3.5 Limitation of Liability for Custody
- 3.5.1 The Company shall not be liable for losses or damages resulting from acts or omissions of third-party Storage Facilities, carriers, or insurers, except to the extent caused directly by the Company’s gross negligence, fraud, or willful misconduct.
- 3.5.2 The Company disclaims any warranty of uninterrupted custody or error-free record-keeping, provided that commercially reasonable industry controls are maintained.
- 3.5.3 Clients acknowledge that custody of Commodities is subject to risks outside the Company’s control, including insolvency of a Storage Facility, governmental actions, market disruptions, or Force Majeure events.
ARTICLE 4 – TRANSACTIONS
4.1 General Principles
- 4.1.1 Clients may purchase or sell Commodities (a) through the Platform, or (b) by voice trade with the Company’s traders via telephone or other real-time communication channel expressly authorized by the Company. All such transactions are subject to this Agreement, Applicable Law, and the Company’s operating procedures in effect at the time of the transaction.
- 4.1.2 The Company acts as a facilitator and counterparty in connection with transactions. The Company does not provide investment advice, tax advice, legal advice, or any other form of advisory service. All trading and investment decisions are made solely by the Client, and the Client bears sole responsibility for evaluating the suitability and risk of each transaction.

_RAW DATA:_
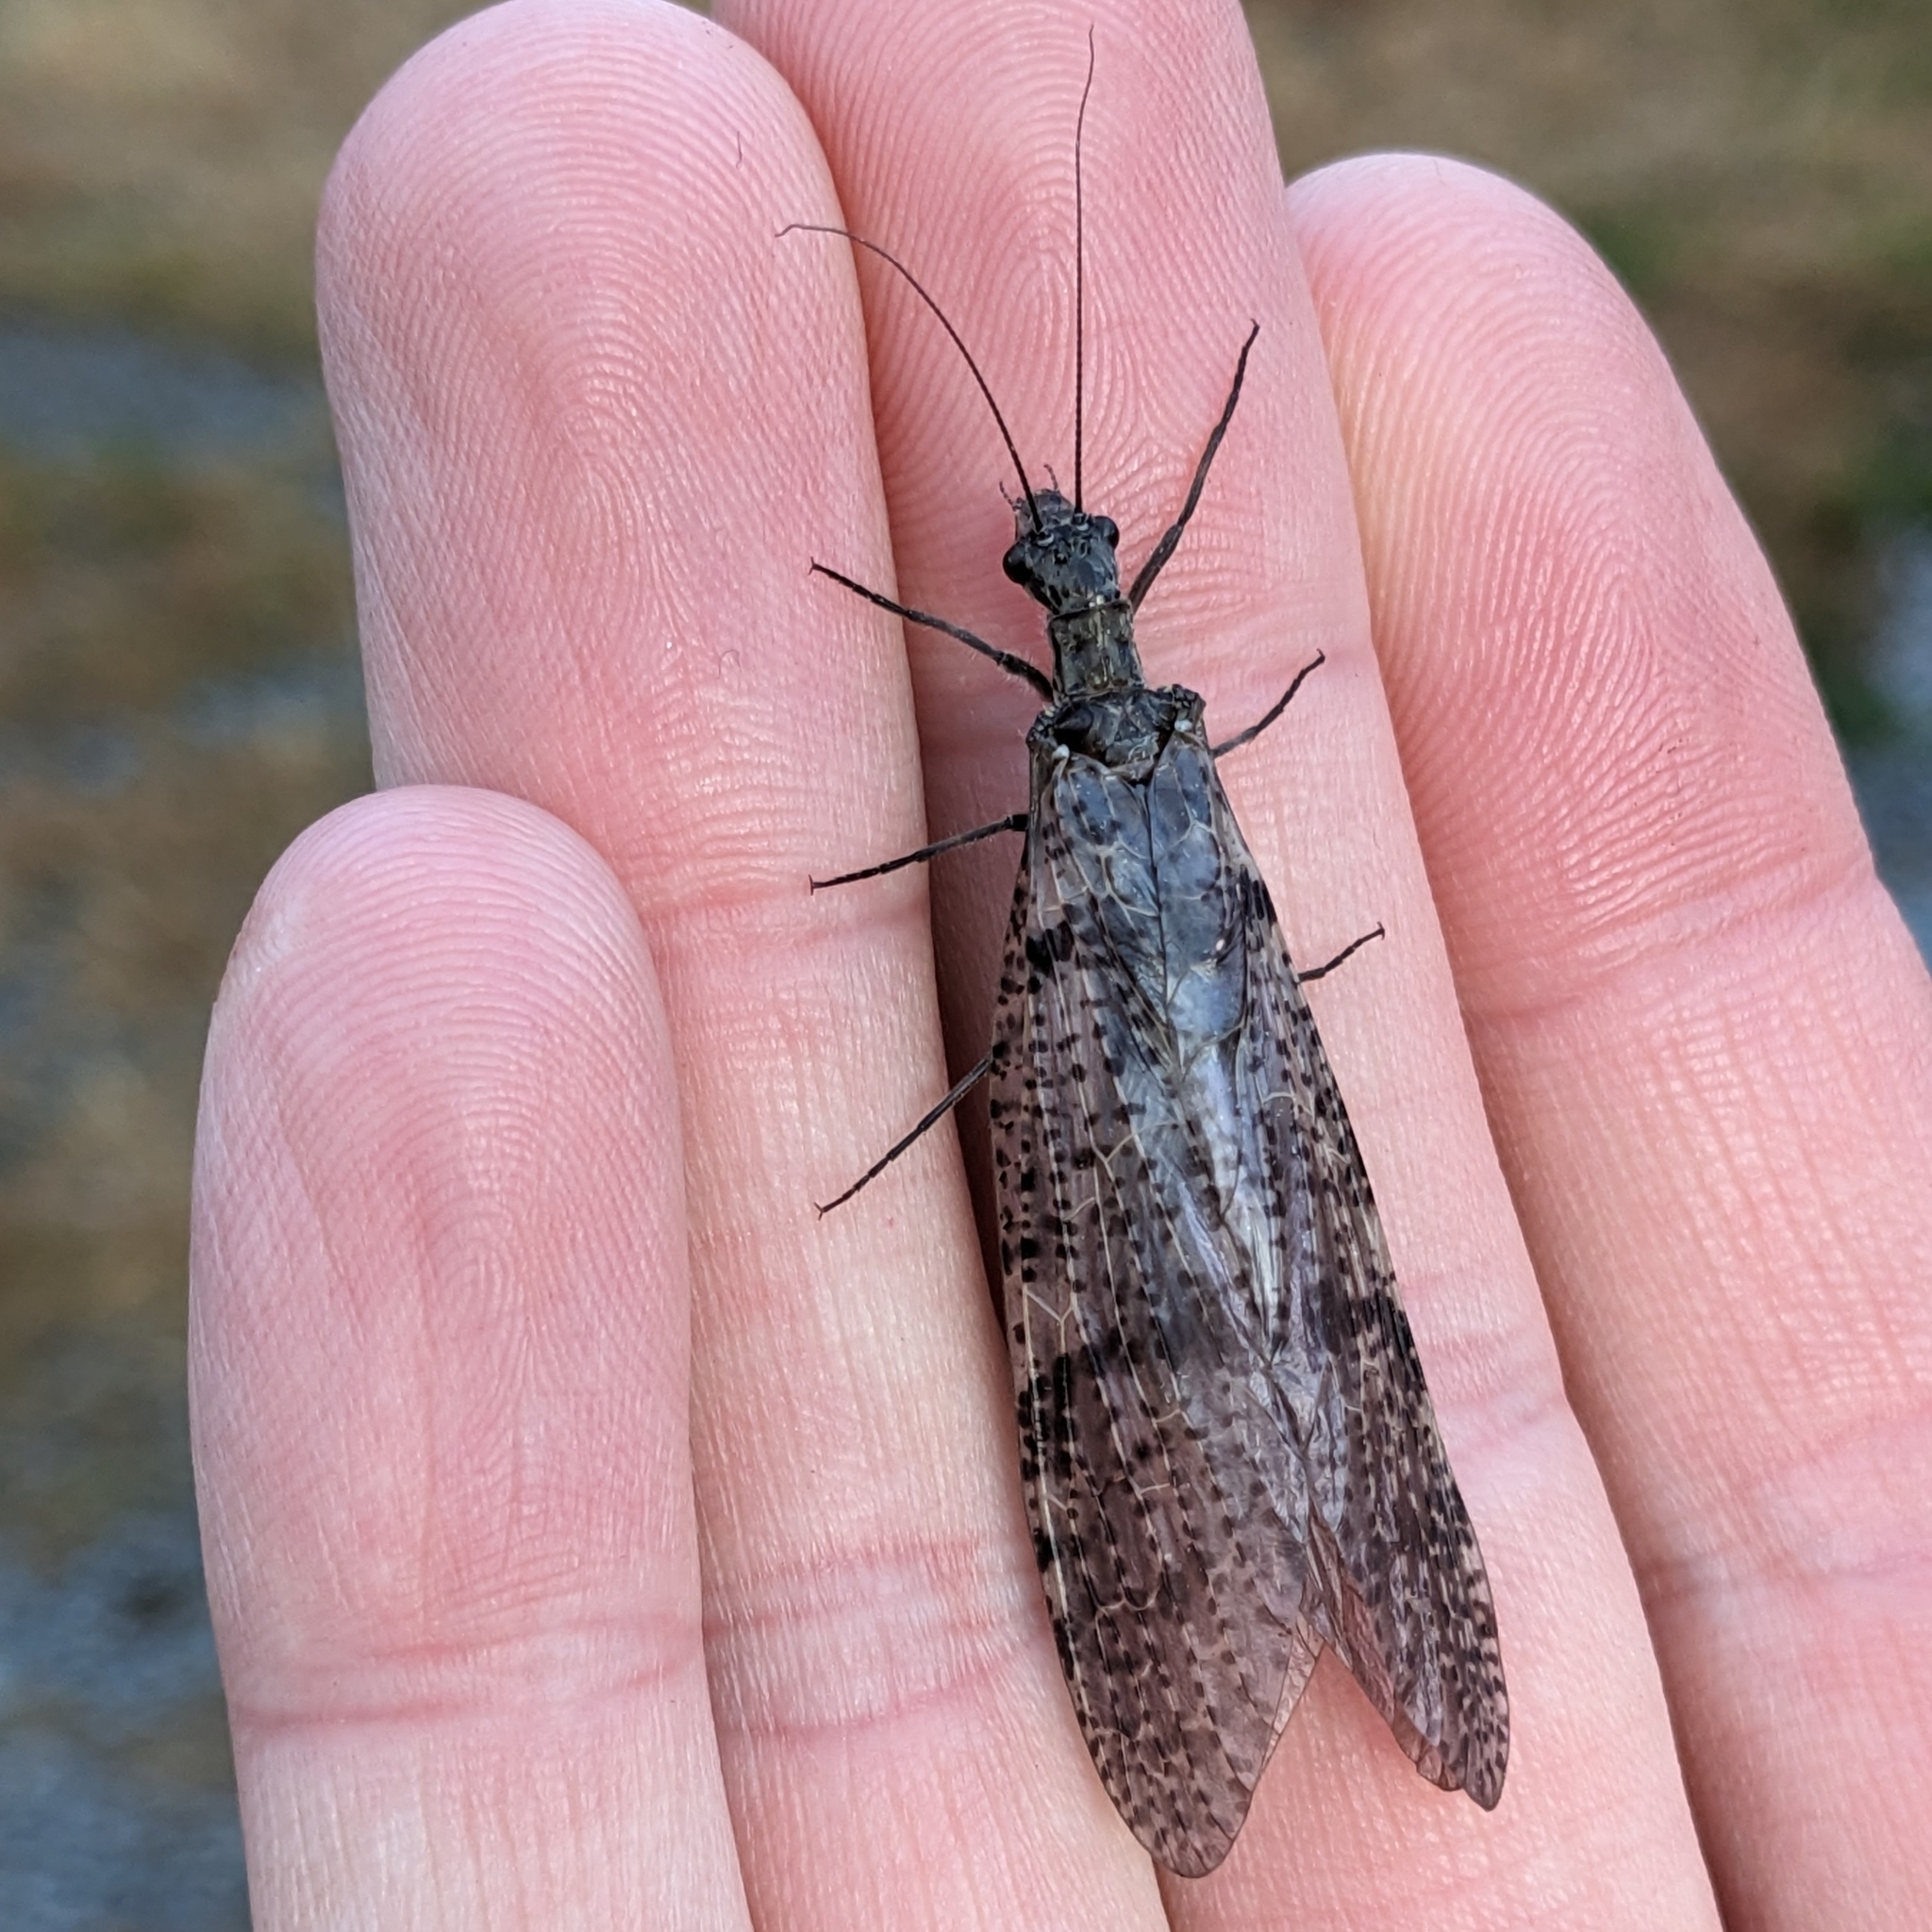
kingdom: Animalia
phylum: Arthropoda
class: Insecta
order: Megaloptera
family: Corydalidae
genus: Archichauliodes
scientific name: Archichauliodes diversus
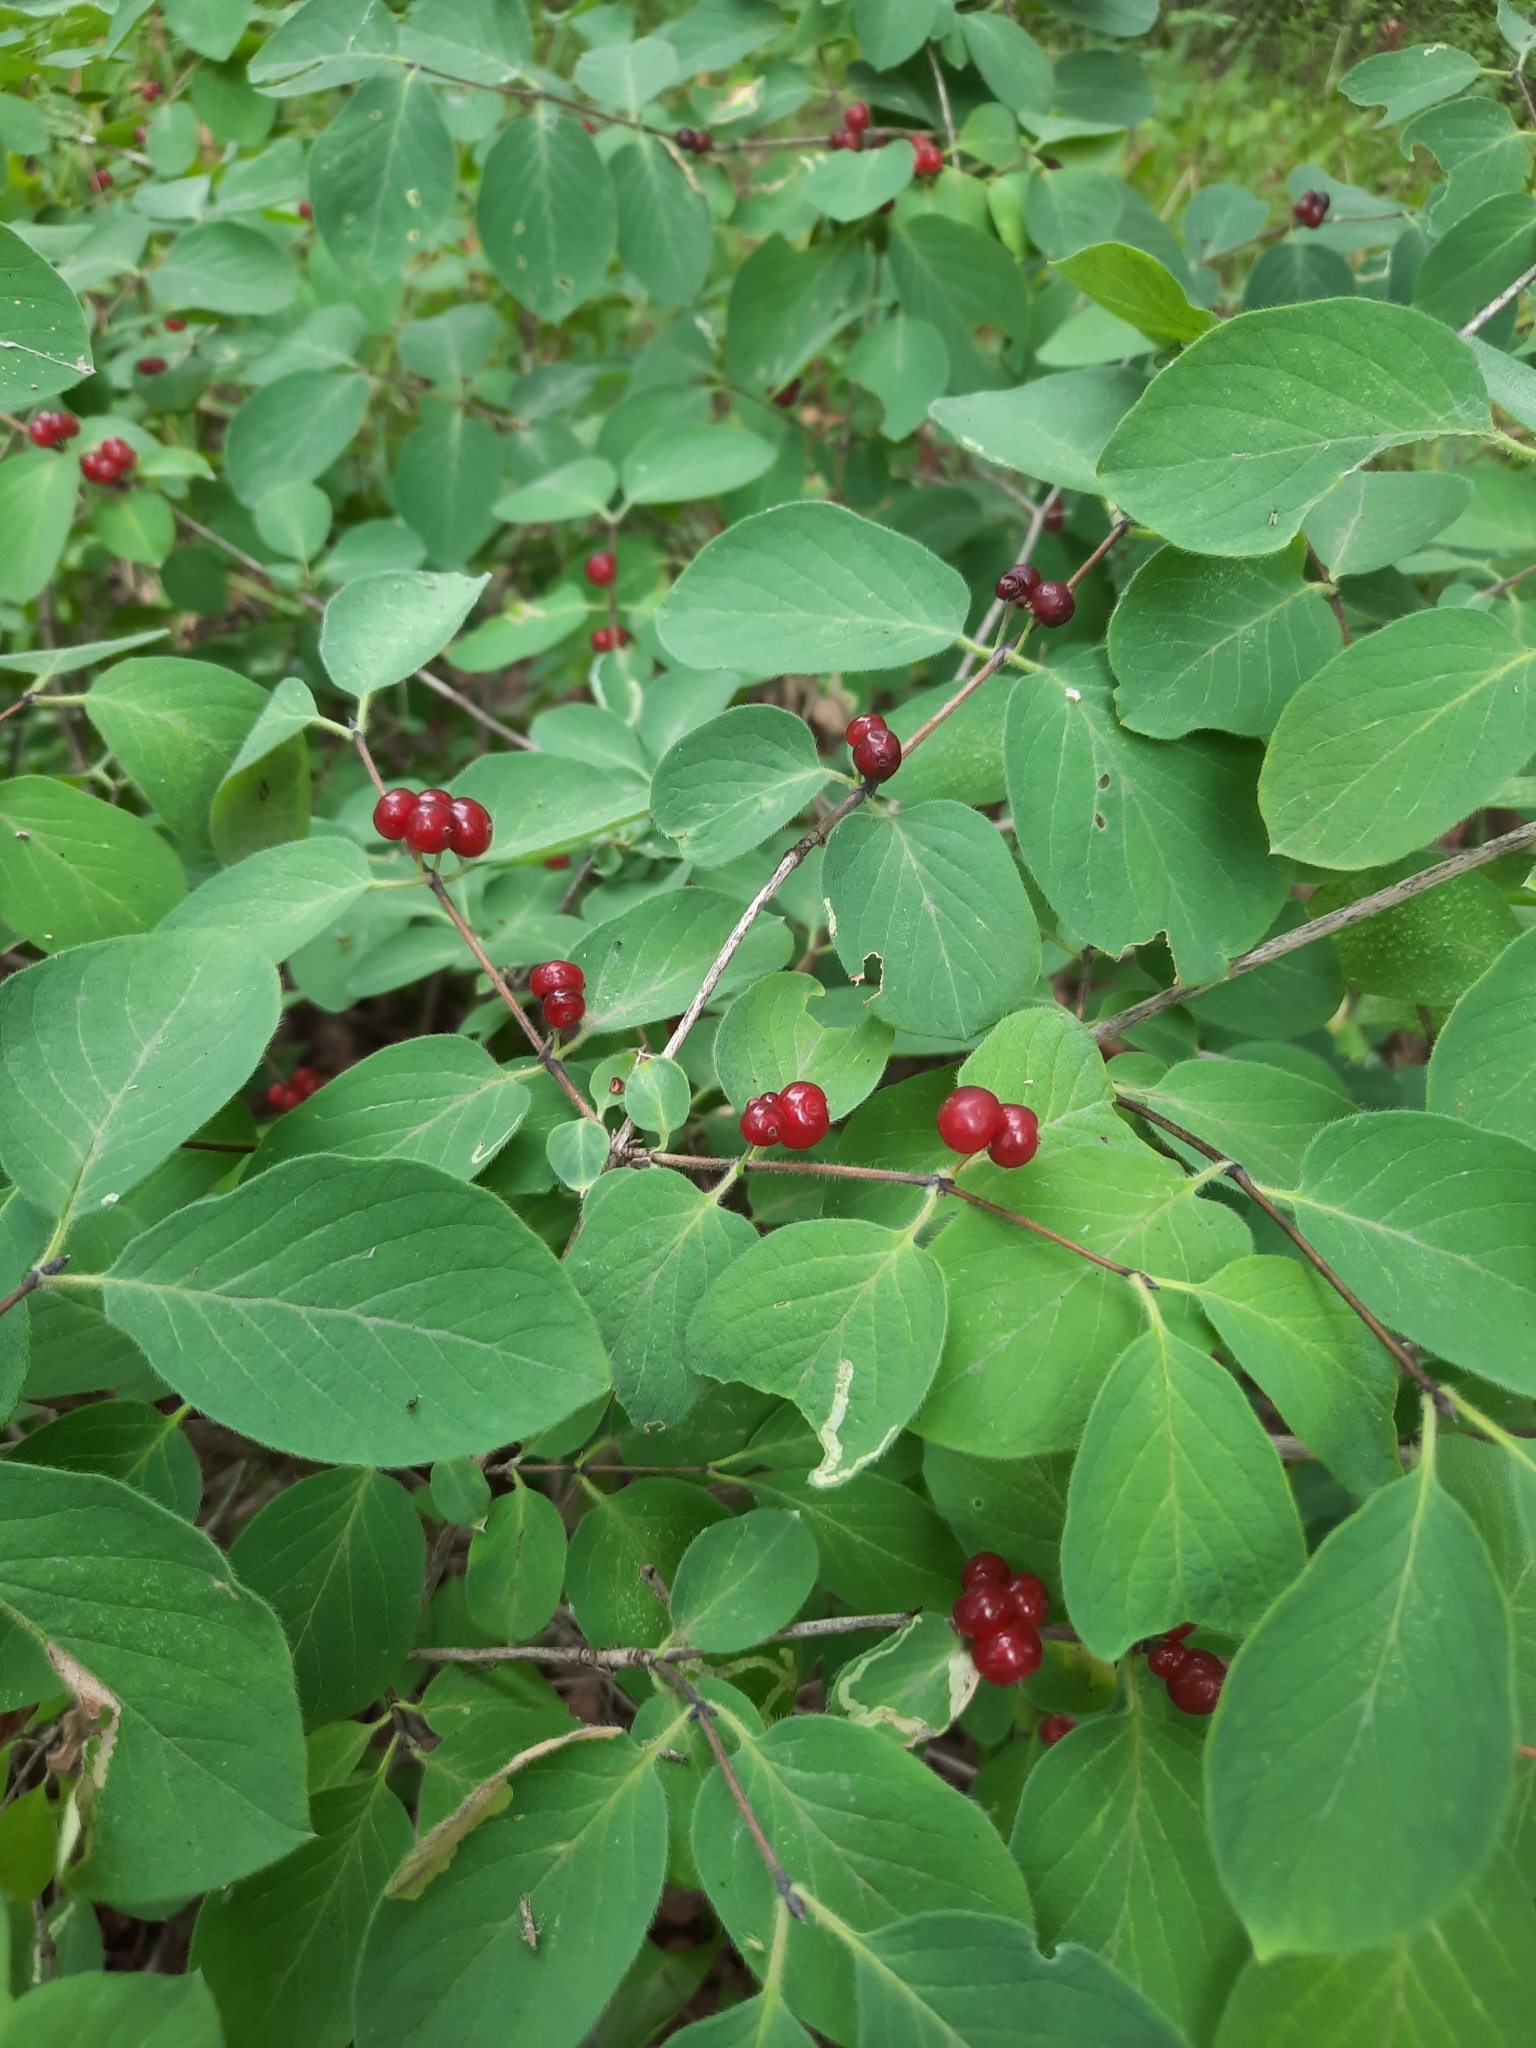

_WHAT IS EXPECTED:_ Carry on the commodities agreement, beginning right after its final sentence.

_ANSWER TO THE TASK:_
4.2 Order Placement
- 4.2.1 Orders may be submitted through the Platform or by voice trade with the Company’s authorized traders. Voice trades are subject to the same terms, conditions, and binding effect as orders placed through the Platform.
- 4.2.2 Orders are binding once submitted and acknowledged by the Company. Orders may not be revoked, withdrawn, or amended except as expressly permitted by the Company in its sole discretion.
- 4.2.3 Orders are deemed executed upon confirmation by the Company, which will specify the Commodity, quantity, price, applicable fees, and settlement date.
4.3 Settlement
- 4.3.1 All transactions are settled in U.S. Dollars unless otherwise agreed in writing.
- 4.3.2 Clients must provide cleared funds prior to settlement for Purchase Orders to be fulfilled. Proceeds from Sale Orders will be credited to the Client’s Account once the underlying Commodity has been confirmed as available.
- 4.3.3 Settlement timelines are subject to banking system availability, holidays, and Force Majeure events.
4.4 Pricing and Spreads
- 4.4.1 Transaction pricing is based on prevailing market reference prices for the applicable Commodity, as determined by the Company in its discretion using reputable data sources and recognized benchmarks.
- 4.4.2 The Company applies a bid/ask spread to market prices. Spreads may vary depending on market conditions and are not fixed. Clients are shown the applicable buy and sell prices at the time of each transaction, and the spread is reflected in the difference between those prices. By placing an Order, the Client acknowledges and accepts the applicable spread.
- 4.4.3 In the event of a pricing error, system malfunction, or material market disruption, the Company reserves the right to cancel or adjust an affected Order. Clients will be notified promptly and may elect to proceed at the corrected price or cancel.
4.5 Minimums and Quantities
- 4.5.1 Minimum transaction values and quantities for each Commodity are as set forth on the Website and may be changed by the Company from time to time.
- 4.5.2 The Company reserves the right to reject Orders that are unusually large or complex, or that would materially disrupt operations, violate Applicable Law, or expose the Company to undue risk.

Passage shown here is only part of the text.